- Born: 4 July 1981 (age 44) Sydney, New South Wales, Australia
- Occupations: Journalist, radio host
- Years active: 2008–2024
- Known for: reporter for Nine News, hosting afternoon drive on 2GB
- Notable work: Bankstown Hospital (2016); Ruby Princess (2020)
- Spouse: Yvonne Sampson
- Children: 1

= Chris O'Keefe =

Australian journalist

Chris O'Keefe (born 4 July 1981) is an Australian former journalist and radio host.

He is best known for his work with Nine Entertainment, as a reporter for Nine News, and as a presenter for Nine Radio's Sydney station 2GB.

==Career==
O'Keefe began his career in 2008 with an internship at St George and Sutherland Shire Leader before moving to television in 2010 as a reporter for Ten News on the Gold Coast.

O'Keefe joined the Nine Network as a reporter for Nine News on the Gold Coast in 2012, before moving to Brisbane in 2013 as a police reporter for Nine News Queensland.

In 2014, O'Keefe relocated back to Sydney when he became a political reporter for Nine News Sydney.

During his time at Nine, O'Keefe has appeared on Today and has been a fill-in presenter on
A Current Affair.

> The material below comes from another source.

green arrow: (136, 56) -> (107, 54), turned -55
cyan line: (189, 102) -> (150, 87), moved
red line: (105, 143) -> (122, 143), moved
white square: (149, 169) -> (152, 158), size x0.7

When long-serving A Current Affair host Tracy Grimshaw announced her retirement in 2022, O'Keefe was considered to be one of the front runners to be announced as her permanent replacement.

However, in November 2022 O'Keefe was named as the new presenter of the 2GB afternoon drive program following the departure of Jim Wilson. Prior to being announced the permanent host of the 2GB afternoon drive program, O'Keefe had been a fill-in presenter on the show throughout 2022.

O'Keefe started his new permanent role at 2GB on 9 January 2023.

In the lead-up to the 2023 Australian Indigenous Voice referendum, O'Keefe supported the Yes campaign, disagreeing with leading 2GB presenter Ben Fordham.

In 2024, O'Keefe resigned from 2GB and quit media to start a political advocacy company. His last show aired on 13 December 2024.

==Awards==
As a police reporter for Nine News Queensland, O'Keefe was recognised by the Gold Coast Media Club in 2014 for his story on the Broadbeach Bikie Brawl in October 2013.

In 2016, he won a Walkley Award in the Television/Audio-Visual: News Reporting category, beating out Network 10's Waleed Aly and the Seven Network's Robert Ovadia. O'Keefe received the Walkley Award for his work exposing gross negligence at Bankstown Hospital after a fatal mix-up resulted in nitrous oxide being administered to a newborn baby instead of oxygen.

In 2017, O'Keefe received four Kennedy Awards. He was named "Journalist of the Year" and "Outstanding Political Journalist" and also received "the Harry Potter Award for Outstanding Television News Reporting" and "the Rebecca Wilson Award for Scoop of the Year".

O'Keefe received a Kennedy Award in 2020 for "outstanding political journalism" for his coverage of the Ruby Princess.

==Personal life==
O'Keefe grew up in the St George area of Sydney where he began attending St Joseph's Catholic School in Oatley in 1994. He later attended Waverley College, graduating in 2006.

He married sports broadcaster Yvonne Sampson in October 2018 at Bowral, New South Wales. They had announced their engagement the previous year after dating for more than three years. Their son was born in March 2022.